All in all, great election results nationally for Republicans. While it would have been nice to have picked off a few more Senate seats (which were there for the plucking), taking back the House and doing it in a convincing manner was a huge victory. Throw in some key governor's races and statehouse gains and it's hard not to be ecstatic over the sweeping Republican gains. California is a notable exception. The state seems intent on carrying out a de facto secession from the rest of the country by turning left when almost everyone else is heading right. Good luck with that detour guys. Don't even think about asking us for gas money.

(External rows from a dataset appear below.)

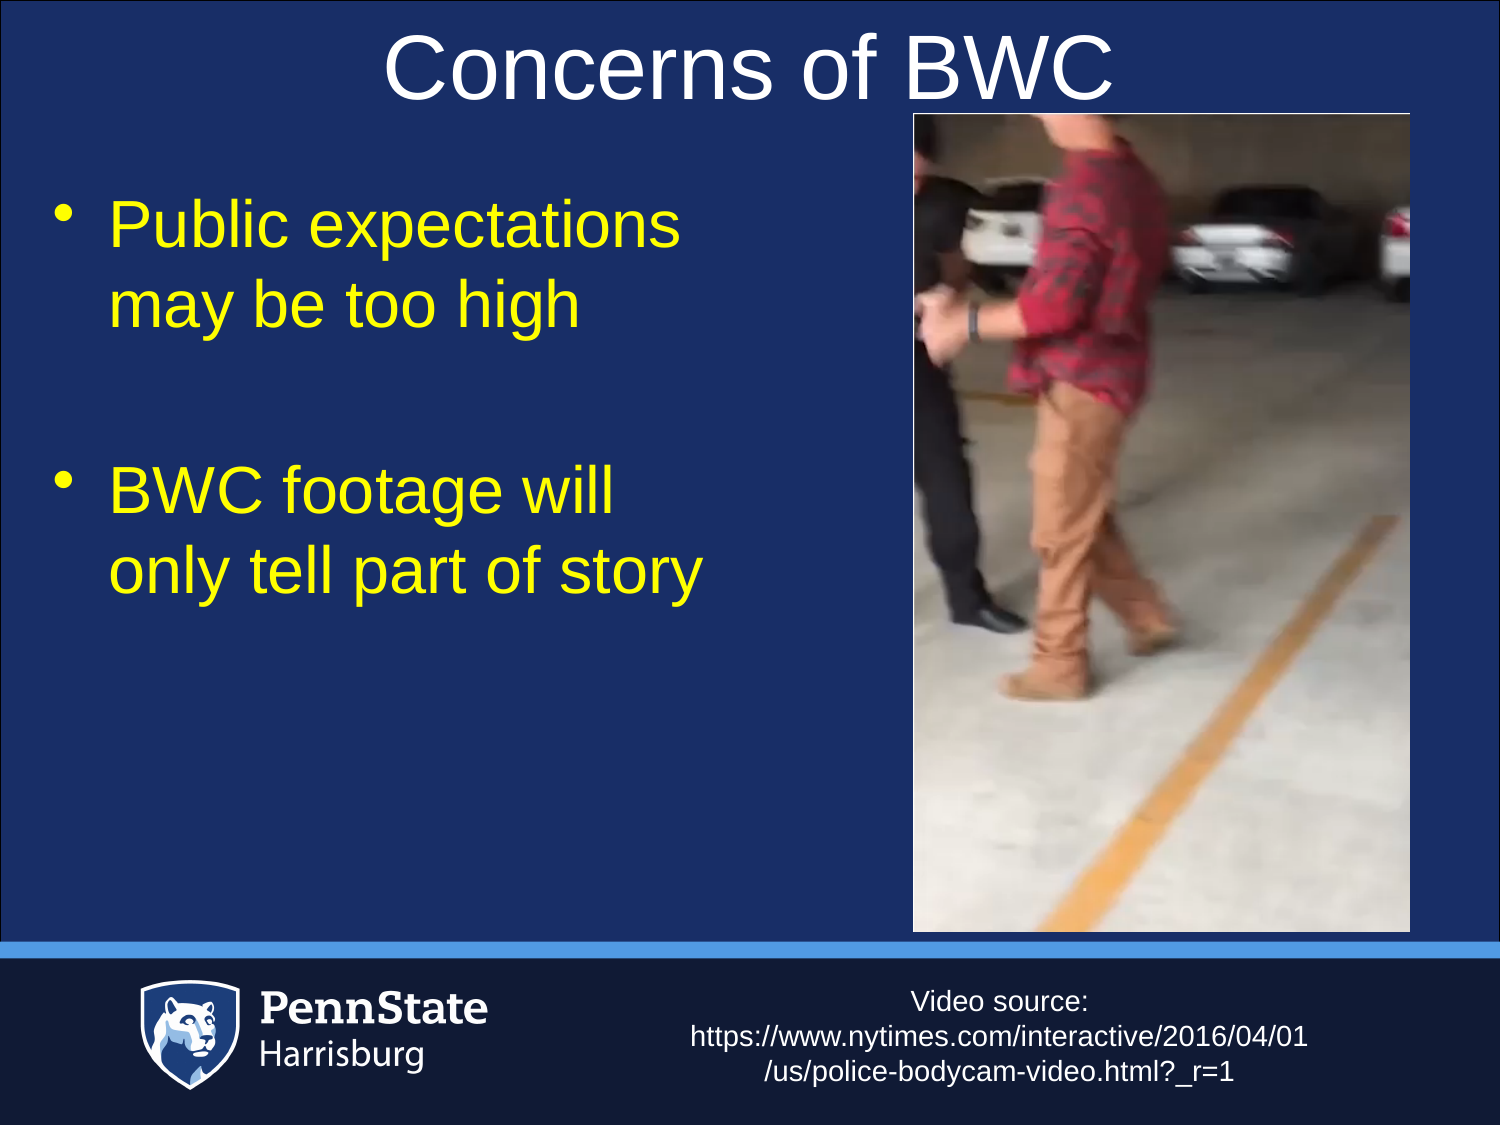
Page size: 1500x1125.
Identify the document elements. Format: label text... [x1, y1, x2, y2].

text_box Video source: https://www.nytimes.com/interactive/2016/04/01/us/police-bodycam-video.html?_r=1 [675, 974, 1325, 1095]
title Concerns of BWC [75, 12, 1425, 113]
picture [123, 967, 513, 1100]
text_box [912, 112, 1411, 933]
list Public expectations may be too high BWC footage will only tell part of story [37, 173, 771, 887]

On a local level, the results are mixed. Losing all the constitutional offices and likely the governor's office is deeply disappointing. While the focus today is on the recount process and voting and counting irregularities, the truth is that Republicans have no one to blame but ourselves. We all know Hugh Hewitt's line about "If It's Not Close..." and the race for governor should have not been close. The biggest reason that we ended up with Al Franken as our Senator in 2008 was not because of Mark Ritchie or felons voting. It was because Norm Coleman failed to convincingly beat a vastly inferior candidate. Likewise, if Mark Dayton does end up becoming the next governor of Minnesota (shudder), it will be because Tom Emmer failed to seal the deal with voters in a Republican year against a very beatable opponent. Just win and we won't have to worry about whining.
It was also discouraging to see how Tim Walz managed to pull the wool over the eyes of voters in the First Congressional District again ad win reelection as a "moderate" despite having a pretty much down the line liberal voting record. And seeing Theresa Collett and Joel Demos get thrashed in the Fourth and Fifth Districts respectively indicates that it just might be impossible for a Republican to ever win either one as they are currently constituted.
Keeping on the sunny side, Republicans appear to have won both the Minnesota House AND Senate. This is a huge turnabout and happened much sooner than most expected was possible after the dark days of 2006 and 2008. While it's true that the governor's office does wield a great deal of power in Minnesota, it's mostly defensive in nature. Tim Pawlenty did a masterful job in this role over the last four years and kept the DFL legislature largely at bay. I just can't imagine the less agile Mark Dayton successfully playing goalie as well as T-Paw did if he's in the same position (even if he is taped to the crossbar).
The one wild-card here is redistricting. I don't understand the process well enough to know how it will play out under a divided government scenario and who has the upper hand between the governor and legislature. I do know that having all three branches under DFL control would have been an absolute nightmare.
One of the reasons that the GOP now has the majority in the MN House is that our friend King Banaian won his race in 15B. It was a squeaker and we'll have to wait for the recount to make it official, but since the initial results usually hold in these cases, we're happy to wish our warmest congratulations to King.
Last but not least, it should be reported that the sun did not rise in the east in Minnesota this morning (although there was quite a glow coming from Wisconsin). No, it rose in the north where Chip Cravaack's improbable victory over entrenched incumbent Jim Oberstar in the Eighth District shone a light that will bathe Republicans in its glorious warmth for a long time. This is one of sweetest wins that I can recall in all my years of following Minnesota elections and one that I will not soon forget. Thanks to Chip Cravaack for running an excellent campaign and to everyone who helped make his victory possible. Sometimes the good guys do prevail.